Publication Abstract from PubMed
NMRsolution structures are reported for two mutants (K16E, K16F) of the soluble amyloid beta peptide Abeta(1-28). The structural effects of these mutations of a positively charged residue to anionic and hydrophobic residues at the alpha-secretase cleavage site (Lys16-Leu17) were examined in the membrane-simulating solvent aqueous SDS micelles. Overall the three-dimensional structures were similar to that for the native Abeta(1-28) sequence in that they contained an unstructured N-terminus and a helical C-terminus. These structural elements are similar to those seen in the corresponding regions of full-length Abeta peptides Abeta(1-40) and Abeta(1-42), showing that the shorter peptides are valid model systems.

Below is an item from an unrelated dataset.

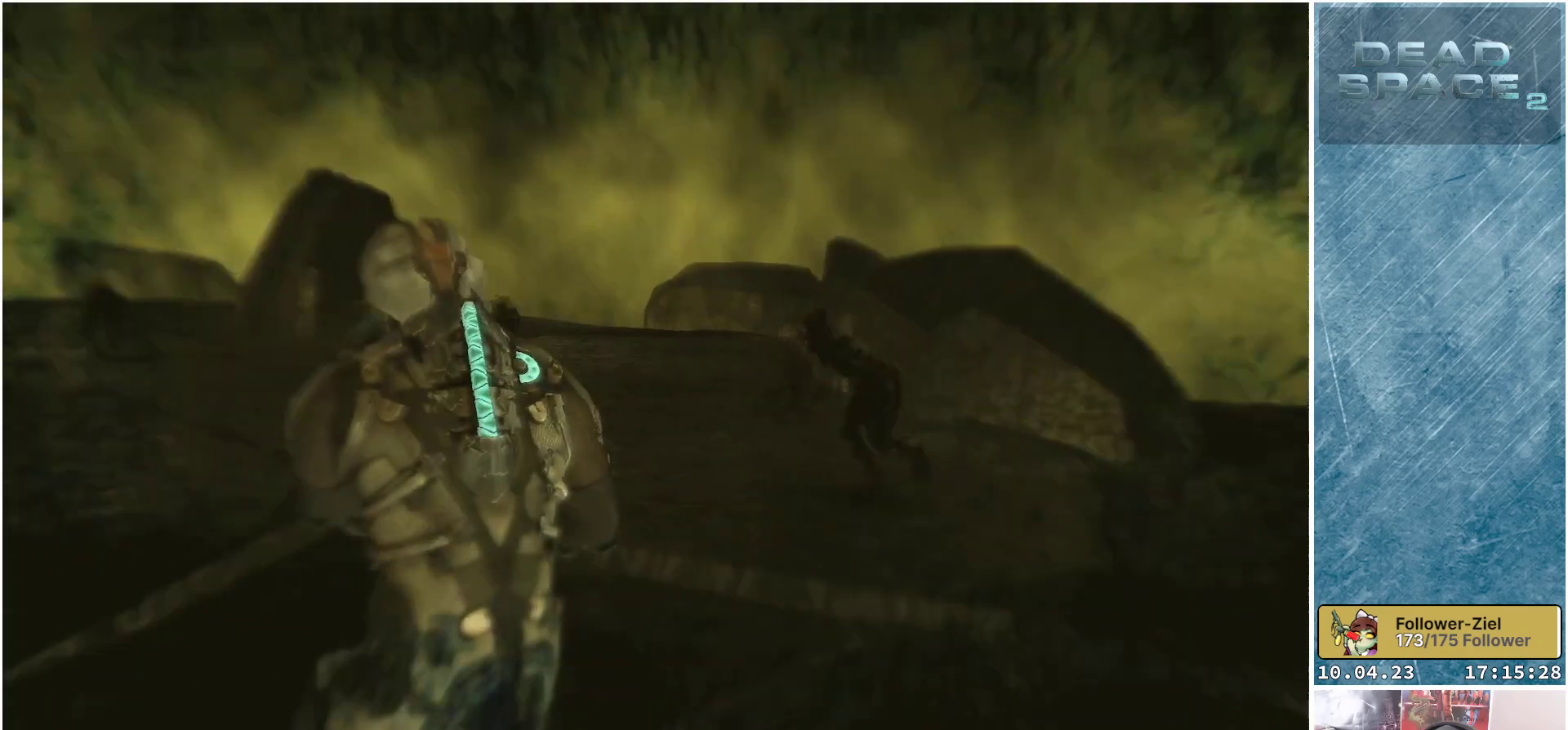
{"buttons": [], "left_stick": "right", "right_stick": "left", "events": [[100, "right_stick", "center"], [283, "left_stick", "right"], [317, "right_stick", "left"], [450, "L1", "up"]]}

The K16E mutation, which might be expected to stabilize the macrodipole of the helix, slightly increased the helix length (residues 13-24) relative to the K16F mutation, which shortened the helix to between residues 16 and 24. The observed sequence-dependent control over conformation in this region provides an insight into possible conformational switching roles of mutations in the amyloid precursor protein from which Abeta peptides are derived. In addition, if conformational transitions from helix to random coil to sheet precede aggregation of Abeta peptides in vivo, as they do in vitro, the conformation-inducing effects of mutations at Lys16 may also influence aggregation and fibril formation.
Solution structures in aqueous SDS micelles of two amyloid beta peptides of A beta(1-28) mutated at the alpha-secretase cleavage site (K16E, K16F).,Poulsen SA, Watson AA, Fairlie DP, Craik DJ J Struct Biol. 2000 Jun;130(2-3):142-52. PMID:10940222
From MEDLINE®/PubMed®, a database of the U.S. National Library of Medicine.